Bajaj Auto | Rating: Buy | Target: Rs 2,746
The company has a diversified business model and a strong focus on the profitable growth, widening reach in export markets and strategic alliances with global majors.
The domestic 2-wheeler market would start growing from the festive season & would continue to grow for next couple of years. The management has assured that the company would see a very healthy top-line growth and a very healthy EBITDA increase in coming quarters.
FY 18-19 capex plan stands around Rs 250-300 crore. It would look to expand and strengthen the 150cc Pulsar segment in addition to pursuing new three-wheeler markets within India.
Its total current capacity is approximately about 6.6 million. 3-wheelers will be approximately about 7.2 lakh. The company expects 1.9 million export numbers for FY 19.
UPL | Rating: Buy | Target: Rs 714
The company has strong fundamentals and a robust outlook. Its strong focus on brand building and customer reach is helping the company in increasing its market share in major addressable markets.
Moreover, with the acquisition of Arysta LifeScience, the company will be one of the world's largest global crop protection companies, with an innovative and differentiated product portfolio.

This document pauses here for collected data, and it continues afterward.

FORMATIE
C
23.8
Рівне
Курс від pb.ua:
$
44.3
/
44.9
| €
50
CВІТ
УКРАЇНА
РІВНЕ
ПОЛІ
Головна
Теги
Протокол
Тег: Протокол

The management has been focussing on technological enhancement and new product developments which would aid the further financial growth of the company. Moreover, the company believes new launches would bear fruit in the coming term.
The Indian Hotels Company | Rating: Buy | Target: Rs 136
The company plans to continue to grow through a judicious mixture of owned and leased hotels, a de-risked model along with its ability to attract management contracts.

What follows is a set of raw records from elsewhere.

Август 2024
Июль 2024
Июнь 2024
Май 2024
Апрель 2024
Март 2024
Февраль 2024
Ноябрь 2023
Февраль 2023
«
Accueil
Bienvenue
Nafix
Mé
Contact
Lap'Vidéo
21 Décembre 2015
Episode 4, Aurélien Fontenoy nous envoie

Its command and long & successful track record in operating hotels for third-party owners would facilitate growth for the future.
Moreover, it has the ability to deliver improved returns on capital would be driven through product renovation, rigorous asset management, revenue maximization, cost control and reduced leverage and exit from non-core underperforming assets.
It has assigned a capex of Rs 3,000 crore for the next five years and hotel industry occupancy levels and average room rate (ARR) are showing upward trends due to a demand-supply gap.
PNB Housing Finance | Rating: Buy | LTP: Rs 1,359
The company has strong balance sheet and continue to register a strong double-digit growth in all of its business and financial sectors. Going forward, the company is likely to maintain the same on the back of healthy loan growth expectation and expansion in NIM.
It is also focusing on improving its assets quality, which would have a positive impact on the overall performance of the company. The AUM of the company surged 47 percent to Rs 68578 crore end June 2018 over June 2017.
The loan portfolio of the company increased 45 percent to Rs 63906 crore, while the loans sold outstanding increased 70 percent to Rs 4672 crore end June 2018 over June 2017. The disbursements increased 25 percent to Rs 9767 crore in the quarter ended June 2018.
Disclaimer: The views and investment tips expressed by investment experts on Moneycontrol are their own and not that of the website or its management. Moneycontrol advises users to check with certified experts before taking any investment decisions.